_ИСХОДНЫЙ ФРАГМЕНТ:_
***
Между прочим, Франц Кафка категорически был против иллюстраций к повести «Превращение». Особенно не хотел, чтобы изображали насекомое. По его убеждению, страх незримый в стократ сильнее, чем страх, имеющий явные границы, который можно пощупать и оценить его мощь. И что за жучище там растёт, копошится на кровати – пусть читатель сам дорисовывает картинку. Пусть вздрагивает от малейшего движения строчки на странице.
Франц Кафка непреднамеренно стал поклонником символики «три», а по-простому говоря – трельяж. Одно изогнутое зеркало показывает точку зрения Грегора Замзы. Второе – точку зрения его семьи. А третье зеркало – уже самого читателя, который в конце истории поставит точку и захлопнет с довольным или недовольным видом книгу.
***
_ПРЕДСТАВЛЕННЫЕ ДАННЫЕ:_
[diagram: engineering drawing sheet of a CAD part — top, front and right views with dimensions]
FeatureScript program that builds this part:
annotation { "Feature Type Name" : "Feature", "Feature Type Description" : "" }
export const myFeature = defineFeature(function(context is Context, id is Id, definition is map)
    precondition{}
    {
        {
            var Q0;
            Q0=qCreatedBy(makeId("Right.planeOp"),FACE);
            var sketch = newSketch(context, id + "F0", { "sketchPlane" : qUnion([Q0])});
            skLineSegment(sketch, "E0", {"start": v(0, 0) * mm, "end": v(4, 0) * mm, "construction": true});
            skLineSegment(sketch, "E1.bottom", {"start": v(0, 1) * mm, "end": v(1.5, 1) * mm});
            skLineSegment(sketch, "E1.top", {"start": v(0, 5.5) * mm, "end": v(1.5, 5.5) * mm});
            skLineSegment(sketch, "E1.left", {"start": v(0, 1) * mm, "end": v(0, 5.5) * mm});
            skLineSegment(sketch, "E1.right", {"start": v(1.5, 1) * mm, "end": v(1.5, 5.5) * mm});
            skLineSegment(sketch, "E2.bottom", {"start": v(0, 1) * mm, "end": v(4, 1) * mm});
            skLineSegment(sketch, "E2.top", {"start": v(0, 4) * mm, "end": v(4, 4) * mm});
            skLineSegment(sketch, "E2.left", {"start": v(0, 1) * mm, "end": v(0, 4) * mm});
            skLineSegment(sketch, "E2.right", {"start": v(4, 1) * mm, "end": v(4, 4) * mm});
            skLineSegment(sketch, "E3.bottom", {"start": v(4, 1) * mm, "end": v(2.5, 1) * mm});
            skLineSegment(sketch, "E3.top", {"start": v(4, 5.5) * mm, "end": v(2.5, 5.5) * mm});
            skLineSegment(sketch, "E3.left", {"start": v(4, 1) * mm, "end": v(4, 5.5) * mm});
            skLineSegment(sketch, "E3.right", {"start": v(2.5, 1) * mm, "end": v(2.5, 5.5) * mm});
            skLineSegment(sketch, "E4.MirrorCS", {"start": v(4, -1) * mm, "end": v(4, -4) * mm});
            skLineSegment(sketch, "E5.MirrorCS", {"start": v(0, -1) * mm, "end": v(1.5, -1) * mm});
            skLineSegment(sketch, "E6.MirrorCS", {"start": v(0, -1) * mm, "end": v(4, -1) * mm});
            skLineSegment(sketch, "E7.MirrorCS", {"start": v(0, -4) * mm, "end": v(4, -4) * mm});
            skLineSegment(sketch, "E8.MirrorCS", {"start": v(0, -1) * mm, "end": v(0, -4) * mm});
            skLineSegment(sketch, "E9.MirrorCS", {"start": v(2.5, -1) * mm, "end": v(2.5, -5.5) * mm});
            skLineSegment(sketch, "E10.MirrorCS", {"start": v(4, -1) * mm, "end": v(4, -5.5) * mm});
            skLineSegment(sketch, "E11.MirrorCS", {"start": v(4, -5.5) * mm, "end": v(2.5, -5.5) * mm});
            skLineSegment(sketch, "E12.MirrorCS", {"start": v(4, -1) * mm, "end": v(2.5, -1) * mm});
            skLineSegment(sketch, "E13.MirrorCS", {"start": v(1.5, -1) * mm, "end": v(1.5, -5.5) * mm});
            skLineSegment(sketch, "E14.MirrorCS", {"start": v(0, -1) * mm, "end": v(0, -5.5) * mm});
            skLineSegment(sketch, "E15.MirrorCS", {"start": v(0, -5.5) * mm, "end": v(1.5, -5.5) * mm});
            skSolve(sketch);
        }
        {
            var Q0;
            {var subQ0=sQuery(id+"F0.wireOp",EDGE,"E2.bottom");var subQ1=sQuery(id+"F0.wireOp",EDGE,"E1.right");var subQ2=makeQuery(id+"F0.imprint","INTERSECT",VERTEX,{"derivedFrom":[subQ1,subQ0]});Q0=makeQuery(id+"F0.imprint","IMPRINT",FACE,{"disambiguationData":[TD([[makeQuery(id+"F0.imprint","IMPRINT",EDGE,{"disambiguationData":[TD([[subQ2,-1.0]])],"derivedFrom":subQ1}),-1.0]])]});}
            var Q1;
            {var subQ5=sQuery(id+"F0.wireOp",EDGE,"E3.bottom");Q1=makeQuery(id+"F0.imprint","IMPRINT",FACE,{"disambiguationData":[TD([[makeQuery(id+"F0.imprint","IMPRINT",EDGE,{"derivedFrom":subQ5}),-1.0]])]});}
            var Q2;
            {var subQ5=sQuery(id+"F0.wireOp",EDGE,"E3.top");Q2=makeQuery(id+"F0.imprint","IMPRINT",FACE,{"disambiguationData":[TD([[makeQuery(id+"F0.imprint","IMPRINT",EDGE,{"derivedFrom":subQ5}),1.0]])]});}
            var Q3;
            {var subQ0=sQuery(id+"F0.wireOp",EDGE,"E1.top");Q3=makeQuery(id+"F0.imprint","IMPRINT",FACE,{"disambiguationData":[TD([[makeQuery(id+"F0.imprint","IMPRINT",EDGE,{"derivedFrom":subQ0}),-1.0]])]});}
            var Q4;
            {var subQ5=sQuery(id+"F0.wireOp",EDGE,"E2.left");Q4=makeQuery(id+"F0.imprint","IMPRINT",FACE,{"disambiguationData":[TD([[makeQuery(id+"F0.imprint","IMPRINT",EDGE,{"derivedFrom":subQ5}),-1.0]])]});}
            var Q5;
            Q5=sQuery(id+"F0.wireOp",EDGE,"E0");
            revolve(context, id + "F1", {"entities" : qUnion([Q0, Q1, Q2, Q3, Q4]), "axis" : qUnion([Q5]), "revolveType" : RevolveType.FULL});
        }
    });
***
_ЗАДАНИЕ:_
Перепечатайте, пожалуйста, из фрагмента о Кафке отрывок от слов «Между прочим, Франц» вплоть до слов «строчки на странице.» включительно. Данные — это отдельный материал.

_РЕЗУЛЬТАТ:_
Между прочим, Франц Кафка категорически был против иллюстраций к повести «Превращение». Особенно не хотел, чтобы изображали насекомое. По его убеждению, страх незримый в стократ сильнее, чем страх, имеющий явные границы, который можно пощупать и оценить его мощь. И что за жучище там растёт, копошится на кровати – пусть читатель сам дорисовывает картинку. Пусть вздрагивает от малейшего движения строчки на странице.